Trials of NIH HIV Vaccine Candidate Scaled Down After Failure of Merck Vaccine
Trials of NIH's Vaccine Research Center's HIV vaccine candidate will be scaled down after the recent failure of a Merck HIV vaccine candidate, Bloomberg reports (Lauerman, Bloomberg, 3/24). Merck in September 2007 announced it had halted a large-scale clinical trial of its experimental HIV vaccine after the drug failed to prevent HIV infection in participants or prove effective in delaying the progression of the virus to AIDS. The vaccine candidate also might have put some trial participants at an increased risk of HIV (Kaiser Daily HIV/AIDS Report, 3/21).
The VRC candidate, called PAVE-100, is similar to the Merck vaccine in that both stimulate CD4+ T cells against HIV and both contain the cold virus adenovirus-5. Researchers in the Merck trial found that men who received that vaccine were at an increased risk of contracting HIV if they had a high immunity to adenovirus-5 when they enrolled in the trial. Anthony Fauci, director of NIH's National Institute of Allergy and Infectious Diseases, said that the VRC trial will not enroll anyone with high immunity to the cold virus. According to Bloomberg, this could rule out nine in every 10 potential study participants in Africa. In addition, the trial will require that men be circumcised, according to Wayne Koff, senior vice president for research and development at the International AIDS Vaccine Initiative.

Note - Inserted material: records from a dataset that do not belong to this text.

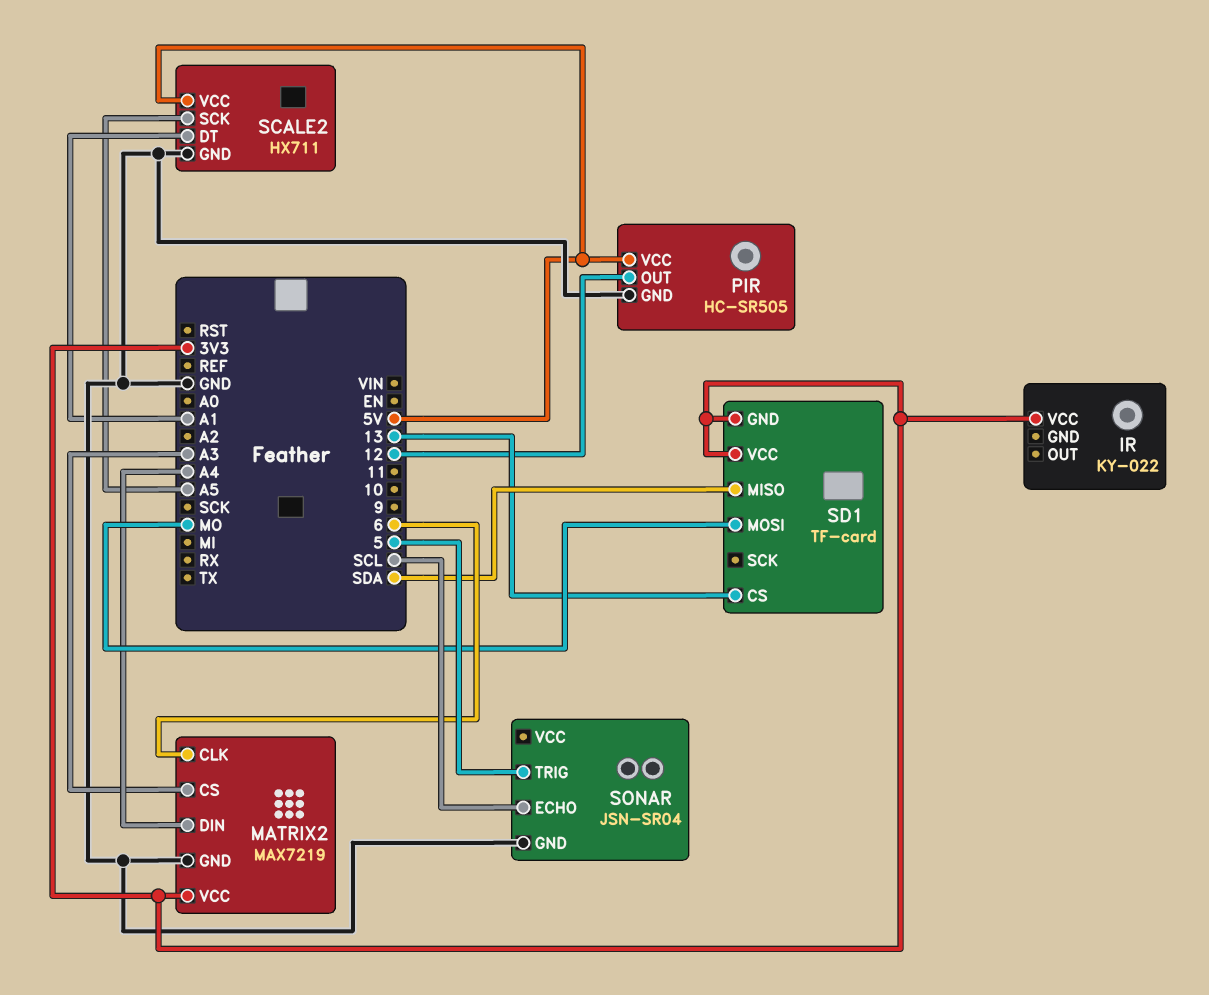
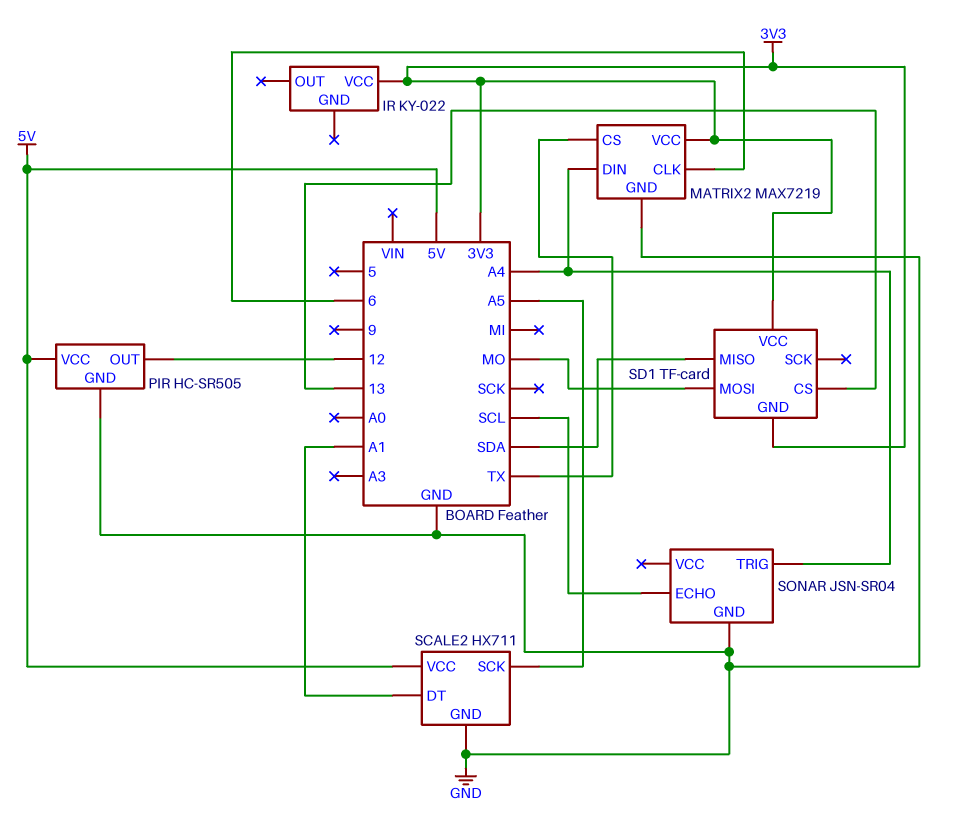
MATRIX2 pin CS: A3 -> TX
SONAR pin TRIG: 5 -> A4

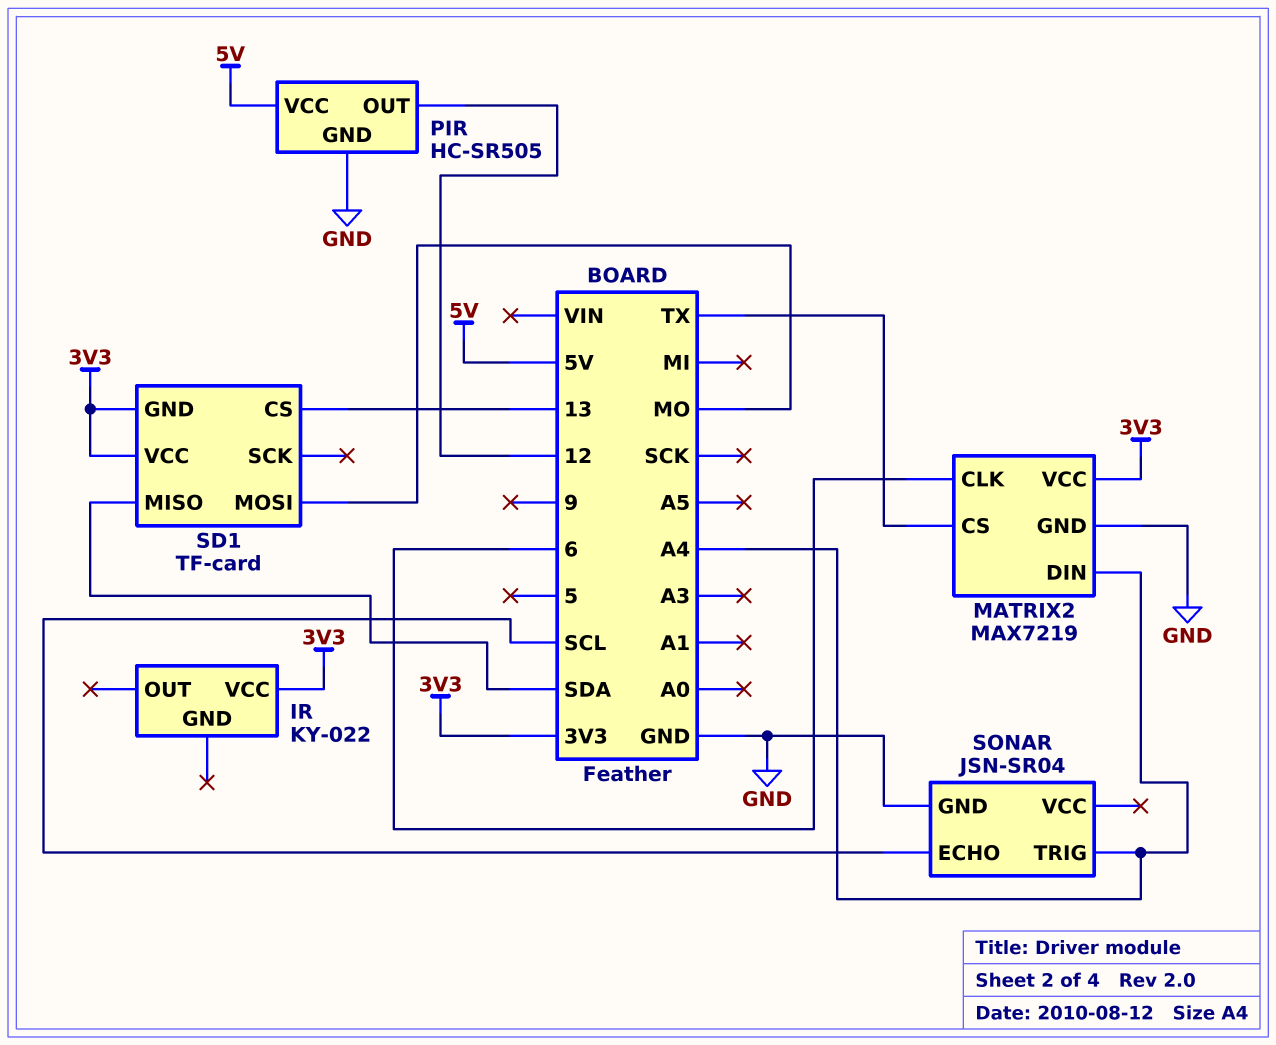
SCALE2: HX711 -> none
SCALE2 pin DT: A1 -> none
SCALE2 pin GND: GND -> none
SCALE2 pin SCK: A5 -> none
SCALE2 pin VCC: 5V -> none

VRC initially planned to enroll 8,500 people in the U.S. and Africa in the trial but now plans to enroll only 2,000. In addition, IAVI on Monday announced plans to pull out of the VRC trial. Koff said the group had planned to enroll 1,000 people in Africa in the new trial but pulled out because it believes that human trials of HIV vaccine candidates should be small and aim to design better vaccine candidates than those currently in development. Koff said that there is not a "clear understanding of why" the Merck trial failed, adding that IAVI believes there is "a safety unknown" in the new VRC trial.
The new vaccine has features that could make it more effective than the Merck vaccine, according to Mitchell Warren, executive director of the AIDS Vaccine Advocacy Coalition. PAVE-100 uses DNA that researchers hope will induce cells to produce vaccine-like proteins to generate a protective immune response against HIV. Researchers also are hoping that the cold virus in PAVE-100 will cause a stronger immune response than the cold virus in the Merck vaccine. According to Warren, HIV vaccine trials in the immediate future should focus on answering questions about how such vaccines work as opposed to whether they can prevent HIV transmission. He added that there is "certainly something to learn by advancing PAVE-100."
According to Bloomberg, some researchers have said that the failure of the Merck vaccine has set back HIV vaccine research for years, and many researchers are questioning new trials. The AIDS Healthcare Foundation recently called for all HIV vaccine research to be stopped. NIAID on Tuesday is expected to hold a meeting with HIV/AIDS researchers to discuss its $497 million HIV vaccine research program. Bruce Walker, a researcher at Harvard Medical School, said the NIAID meeting will aim "to stop and take stock" of HIV vaccine development following the "unanticipated result" of the Merck trials (Bloomberg, 3/24).